Supplied material ::

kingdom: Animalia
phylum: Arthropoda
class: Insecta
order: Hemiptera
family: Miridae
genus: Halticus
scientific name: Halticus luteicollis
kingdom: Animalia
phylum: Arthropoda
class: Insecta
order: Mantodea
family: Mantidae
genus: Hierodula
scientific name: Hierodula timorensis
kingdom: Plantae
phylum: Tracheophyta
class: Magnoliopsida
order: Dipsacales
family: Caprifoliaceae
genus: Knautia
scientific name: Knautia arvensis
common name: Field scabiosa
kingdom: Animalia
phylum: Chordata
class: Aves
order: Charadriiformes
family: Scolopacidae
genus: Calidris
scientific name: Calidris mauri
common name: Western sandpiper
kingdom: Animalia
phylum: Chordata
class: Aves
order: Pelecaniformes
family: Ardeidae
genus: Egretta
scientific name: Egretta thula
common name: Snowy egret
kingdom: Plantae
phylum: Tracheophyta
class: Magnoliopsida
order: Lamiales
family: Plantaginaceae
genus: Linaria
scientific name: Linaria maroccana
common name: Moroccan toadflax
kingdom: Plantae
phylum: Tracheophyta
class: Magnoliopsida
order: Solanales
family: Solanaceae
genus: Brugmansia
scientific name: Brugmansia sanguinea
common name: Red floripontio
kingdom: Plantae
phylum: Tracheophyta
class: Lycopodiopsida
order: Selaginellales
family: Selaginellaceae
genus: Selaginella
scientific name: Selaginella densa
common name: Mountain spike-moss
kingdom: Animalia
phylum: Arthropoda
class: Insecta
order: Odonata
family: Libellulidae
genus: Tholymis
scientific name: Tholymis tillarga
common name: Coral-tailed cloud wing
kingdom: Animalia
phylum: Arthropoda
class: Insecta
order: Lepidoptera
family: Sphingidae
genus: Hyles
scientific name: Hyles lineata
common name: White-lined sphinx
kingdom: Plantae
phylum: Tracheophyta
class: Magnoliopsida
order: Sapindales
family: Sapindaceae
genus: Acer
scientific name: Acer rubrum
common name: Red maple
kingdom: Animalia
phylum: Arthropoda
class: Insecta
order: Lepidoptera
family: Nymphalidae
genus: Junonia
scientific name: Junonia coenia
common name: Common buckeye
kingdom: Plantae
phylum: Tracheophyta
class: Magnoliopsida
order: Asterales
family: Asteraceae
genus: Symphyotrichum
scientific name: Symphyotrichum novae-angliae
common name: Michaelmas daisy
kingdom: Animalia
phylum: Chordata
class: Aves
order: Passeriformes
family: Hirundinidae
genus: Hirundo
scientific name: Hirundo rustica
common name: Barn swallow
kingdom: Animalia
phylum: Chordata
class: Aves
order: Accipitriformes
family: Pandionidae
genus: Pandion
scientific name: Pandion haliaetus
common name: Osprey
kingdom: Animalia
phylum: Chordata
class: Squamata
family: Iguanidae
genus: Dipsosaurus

What the task requires ::
Reproduce the entire listing above line for line, without changing any entry.

Output of the task ::
kingdom: Animalia
phylum: Arthropoda
class: Insecta
order: Hemiptera
family: Miridae
genus: Halticus
scientific name: Halticus luteicollis
kingdom: Animalia
phylum: Arthropoda
class: Insecta
order: Mantodea
family: Mantidae
genus: Hierodula
scientific name: Hierodula timorensis
kingdom: Plantae
phylum: Tracheophyta
class: Magnoliopsida
order: Dipsacales
family: Caprifoliaceae
genus: Knautia
scientific name: Knautia arvensis
common name: Field scabiosa
kingdom: Animalia
phylum: Chordata
class: Aves
order: Charadriiformes
family: Scolopacidae
genus: Calidris
scientific name: Calidris mauri
common name: Western sandpiper
kingdom: Animalia
phylum: Chordata
class: Aves
order: Pelecaniformes
family: Ardeidae
genus: Egretta
scientific name: Egretta thula
common name: Snowy egret
kingdom: Plantae
phylum: Tracheophyta
class: Magnoliopsida
order: Lamiales
family: Plantaginaceae
genus: Linaria
scientific name: Linaria maroccana
common name: Moroccan toadflax
kingdom: Plantae
phylum: Tracheophyta
class: Magnoliopsida
order: Solanales
family: Solanaceae
genus: Brugmansia
scientific name: Brugmansia sanguinea
common name: Red floripontio
kingdom: Plantae
phylum: Tracheophyta
class: Lycopodiopsida
order: Selaginellales
family: Selaginellaceae
genus: Selaginella
scientific name: Selaginella densa
common name: Mountain spike-moss
kingdom: Animalia
phylum: Arthropoda
class: Insecta
order: Odonata
family: Libellulidae
genus: Tholymis
scientific name: Tholymis tillarga
common name: Coral-tailed cloud wing
kingdom: Animalia
phylum: Arthropoda
class: Insecta
order: Lepidoptera
family: Sphingidae
genus: Hyles
scientific name: Hyles lineata
common name: White-lined sphinx
kingdom: Plantae
phylum: Tracheophyta
class: Magnoliopsida
order: Sapindales
family: Sapindaceae
genus: Acer
scientific name: Acer rubrum
common name: Red maple
kingdom: Animalia
phylum: Arthropoda
class: Insecta
order: Lepidoptera
family: Nymphalidae
genus: Junonia
scientific name: Junonia coenia
common name: Common buckeye
kingdom: Plantae
phylum: Tracheophyta
class: Magnoliopsida
order: Asterales
family: Asteraceae
genus: Symphyotrichum
scientific name: Symphyotrichum novae-angliae
common name: Michaelmas daisy
kingdom: Animalia
phylum: Chordata
class: Aves
order: Passeriformes
family: Hirundinidae
genus: Hirundo
scientific name: Hirundo rustica
common name: Barn swallow
kingdom: Animalia
phylum: Chordata
class: Aves
order: Accipitriformes
family: Pandionidae
genus: Pandion
scientific name: Pandion haliaetus
common name: Osprey
kingdom: Animalia
phylum: Chordata
class: Squamata
family: Iguanidae
genus: Dipsosaurus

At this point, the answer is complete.